### Requisitos de las tareas:
[1] Según el fragmento sobre el PCC, ¿con qué fin creó la organización su propio sistema de justicia? Responde en una a tres oraciones.
[2] Reescribe como lista el párrafo del fragmento sobre el PCC que comienza con "Esta hermandad de delincuentes también resuelve problemas cotidianos" y conserva sus datos principales.
[3] Responde estas preguntas a partir del fragmento sobre el PCC:
(a) ¿Cuántos artículos tiene el estatuto del PCC?
(b) ¿Cuántos vecinos tiene Brasilandia?
(c) ¿Qué edad tenía Giulia Candido?

### Fragmento de página:
________
El estatuto del PCC, reproducido en el libro de Feltran, tiene 18 artículos: los primeros dicen que sus miembros deben comprometerse “a luchar por la paz, justicia, libertad, igualdad y unidad” con la vista puesta “siempre en el crecimiento de la organización” y con respeto a “la ética del crimen”.

Con la vista puesta en mantener a la policía lejos y que nada perjudique al negocio de las drogas, el PCC ha creado un sofisticado sistema de justicia propio basado en tres pilares que aplica dentro y fuera de las prisiones: el acusado tiene derecho a defenderse, está prohibido matar sin autorización y los veredictos se debaten hasta alcanzar un consenso. Resuelven disputas de toda índole, explica Rodrigo, el seudónimo elegido por un cineasta de 42 años que vive en Brasilandia, un conjunto de favelas en São Paulo con 280.000 vecinos al que no llega el metro y el que acumula más muertes por el coronavirus en la ciudad. Pocos respetan ahí la cuarentena porque viven hacinados, necesitan salir a ganarse la vida o no se creen que la amenaza sea tan grave.

En barrios como ese no confían en la policía, cuenta Rodrigo. Allí los conflictos se resuelven al modo PCC. “Todos se arreglan con los hermanos. ¿Voy a llamar a la policía para resolver mi problema? No, lo llevo al PCC”. Es lo que llaman llevar un tema a las ideas. “Es cualquier tipo de problema, desde una violación hasta el robo de unas zapatillas de tenis”.

Esta hermandad de delincuentes también resuelve problemas cotidianos, como muestran varios ejemplos que rescata Biondi de sus investigaciones: quejas por un coche mal aparcado que impide el paso; una madre que les pide que hablen con su hijo, enganchado a las drogas; otra que protesta porque el dentista no aparece por el ambulatorio. “Algunos hermanos son más atentos con los vecinos, otros no quieren implicarse con problemas de hombre y mujer”, dice la académica. “Funciona de manera distinta en cada barrio, depende de quién está al frente”. Y cuando el PCC rehúsa implicarse, llegan las críticas del vecindario y se oyen quejas como “el barrio está abandonado, nadie nos cuida”.

Muchas veces, el sistema de la hermandad sustituye a la justicia ordinaria. En enero pasado, cuando la policía interrogó a Giulia Candido, de 21 años, por la muerte de su bebé, y después la dejó ir, el PCC asumió el caso a su manera. El bebé había llegado al hospital sin vida, con marcas de mordiscos en la cara y fracturas en el cráneo, el tórax, la mandíbula, la nariz y la clavícula. Para los agentes no había indicios de que ella hubiera participado en la mortal paliza, según contó la prensa. Pero Candido fue secuestrada por delincuentes afines al PCC para sentarla ante un tribunal del crimen. Tuvo suerte: la policía alcanzó a rescatarla con vida. Según las autoridades, la organización la había sentenciado a muerte.
________
### Datos para analizar:

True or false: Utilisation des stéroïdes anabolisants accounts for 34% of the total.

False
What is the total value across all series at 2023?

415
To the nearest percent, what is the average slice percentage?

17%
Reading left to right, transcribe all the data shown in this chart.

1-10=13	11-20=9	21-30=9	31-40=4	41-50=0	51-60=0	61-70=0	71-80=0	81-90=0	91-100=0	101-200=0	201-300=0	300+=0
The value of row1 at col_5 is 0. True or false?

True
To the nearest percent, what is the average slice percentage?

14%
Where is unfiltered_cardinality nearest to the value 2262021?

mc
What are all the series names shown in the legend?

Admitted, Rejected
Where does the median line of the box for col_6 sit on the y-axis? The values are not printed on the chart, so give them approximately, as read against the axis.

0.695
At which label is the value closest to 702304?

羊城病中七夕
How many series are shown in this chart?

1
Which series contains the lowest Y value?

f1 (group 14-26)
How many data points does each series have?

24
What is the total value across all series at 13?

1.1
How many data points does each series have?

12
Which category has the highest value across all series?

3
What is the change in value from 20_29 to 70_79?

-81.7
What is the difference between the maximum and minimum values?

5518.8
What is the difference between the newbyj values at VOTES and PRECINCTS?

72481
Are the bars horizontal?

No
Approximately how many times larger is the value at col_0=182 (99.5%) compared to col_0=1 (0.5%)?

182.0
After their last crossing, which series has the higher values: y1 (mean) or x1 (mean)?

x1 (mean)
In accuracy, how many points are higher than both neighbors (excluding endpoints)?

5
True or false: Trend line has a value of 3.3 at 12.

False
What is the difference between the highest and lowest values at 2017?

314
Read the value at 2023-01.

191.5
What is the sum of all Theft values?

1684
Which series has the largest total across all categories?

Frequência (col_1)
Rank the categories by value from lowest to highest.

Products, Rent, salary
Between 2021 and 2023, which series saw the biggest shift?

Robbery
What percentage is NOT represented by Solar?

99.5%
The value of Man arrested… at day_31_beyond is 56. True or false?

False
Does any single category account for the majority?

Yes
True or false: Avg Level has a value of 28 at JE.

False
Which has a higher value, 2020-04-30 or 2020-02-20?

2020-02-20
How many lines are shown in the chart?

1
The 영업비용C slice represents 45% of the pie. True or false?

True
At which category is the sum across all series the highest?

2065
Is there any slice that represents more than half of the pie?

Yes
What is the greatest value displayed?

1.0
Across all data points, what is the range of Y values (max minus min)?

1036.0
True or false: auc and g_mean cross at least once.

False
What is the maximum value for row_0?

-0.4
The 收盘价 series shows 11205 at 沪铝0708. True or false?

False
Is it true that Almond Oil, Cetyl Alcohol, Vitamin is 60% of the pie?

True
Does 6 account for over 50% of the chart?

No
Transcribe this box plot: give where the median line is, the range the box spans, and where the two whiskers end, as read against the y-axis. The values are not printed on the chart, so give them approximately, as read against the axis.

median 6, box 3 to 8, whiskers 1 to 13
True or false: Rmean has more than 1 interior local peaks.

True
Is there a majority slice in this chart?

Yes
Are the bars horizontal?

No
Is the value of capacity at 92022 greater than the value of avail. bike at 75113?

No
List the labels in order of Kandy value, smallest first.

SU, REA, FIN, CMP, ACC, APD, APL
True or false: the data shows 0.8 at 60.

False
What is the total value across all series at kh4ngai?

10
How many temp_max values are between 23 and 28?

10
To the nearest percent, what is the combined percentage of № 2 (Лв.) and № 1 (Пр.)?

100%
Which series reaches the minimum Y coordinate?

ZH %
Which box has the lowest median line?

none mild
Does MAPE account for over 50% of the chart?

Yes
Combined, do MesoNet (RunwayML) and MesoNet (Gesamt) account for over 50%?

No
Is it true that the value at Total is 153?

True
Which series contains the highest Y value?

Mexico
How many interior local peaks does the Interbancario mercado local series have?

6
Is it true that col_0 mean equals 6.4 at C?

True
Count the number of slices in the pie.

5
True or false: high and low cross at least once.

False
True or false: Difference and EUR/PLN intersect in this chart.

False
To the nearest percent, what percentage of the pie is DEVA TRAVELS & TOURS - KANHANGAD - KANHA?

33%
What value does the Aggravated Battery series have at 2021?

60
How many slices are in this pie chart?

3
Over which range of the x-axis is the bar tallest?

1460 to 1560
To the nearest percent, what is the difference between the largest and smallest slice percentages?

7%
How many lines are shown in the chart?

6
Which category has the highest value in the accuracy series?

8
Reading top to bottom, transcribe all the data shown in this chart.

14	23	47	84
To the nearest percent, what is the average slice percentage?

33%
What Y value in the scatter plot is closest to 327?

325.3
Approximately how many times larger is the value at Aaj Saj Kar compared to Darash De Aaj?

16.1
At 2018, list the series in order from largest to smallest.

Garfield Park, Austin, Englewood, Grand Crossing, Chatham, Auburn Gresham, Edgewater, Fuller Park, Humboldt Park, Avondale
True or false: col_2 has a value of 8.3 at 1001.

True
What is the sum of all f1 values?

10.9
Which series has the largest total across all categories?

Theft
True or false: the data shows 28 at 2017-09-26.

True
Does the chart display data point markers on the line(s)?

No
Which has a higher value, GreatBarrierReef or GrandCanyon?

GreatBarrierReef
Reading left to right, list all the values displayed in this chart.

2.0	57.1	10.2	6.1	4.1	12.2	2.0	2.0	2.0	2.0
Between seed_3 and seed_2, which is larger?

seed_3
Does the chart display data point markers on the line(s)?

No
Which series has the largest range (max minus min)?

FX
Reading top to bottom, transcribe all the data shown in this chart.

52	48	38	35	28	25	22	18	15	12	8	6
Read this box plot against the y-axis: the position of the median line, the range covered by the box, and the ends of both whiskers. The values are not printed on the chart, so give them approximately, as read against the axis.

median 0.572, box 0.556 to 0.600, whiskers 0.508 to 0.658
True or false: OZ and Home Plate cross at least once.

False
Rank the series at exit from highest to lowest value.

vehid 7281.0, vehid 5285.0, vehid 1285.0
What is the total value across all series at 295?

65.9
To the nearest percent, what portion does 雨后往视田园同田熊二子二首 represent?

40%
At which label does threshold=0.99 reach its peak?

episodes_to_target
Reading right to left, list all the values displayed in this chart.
________
### Soluciones propuestas:
[1] El PCC creó su propio sistema de justicia para mantener a la policía lejos y evitar que nada perjudique al negocio de las drogas.

[2]
- Según ejemplos de las investigaciones de Biondi, el PCC también resuelve problemas cotidianos. Entre ellos figuran un coche mal aparcado que impide el paso, una madre que pide que hablen con su hijo enganchado a las drogas y otra que protesta porque el dentista no aparece por el ambulatorio.
- Su implicación varía: algunos hermanos son más atentos con los vecinos y otros no quieren implicarse en problemas de hombre y mujer.
- Su funcionamiento es distinto en cada barrio y depende de quién está al frente.
- Cuando el PCC rehúsa implicarse, el vecindario lo critica con quejas como "el barrio está abandonado, nadie nos cuida".

[3]
(a) 18 artículos.
(b) 280.000 vecinos.
(c) 21 años.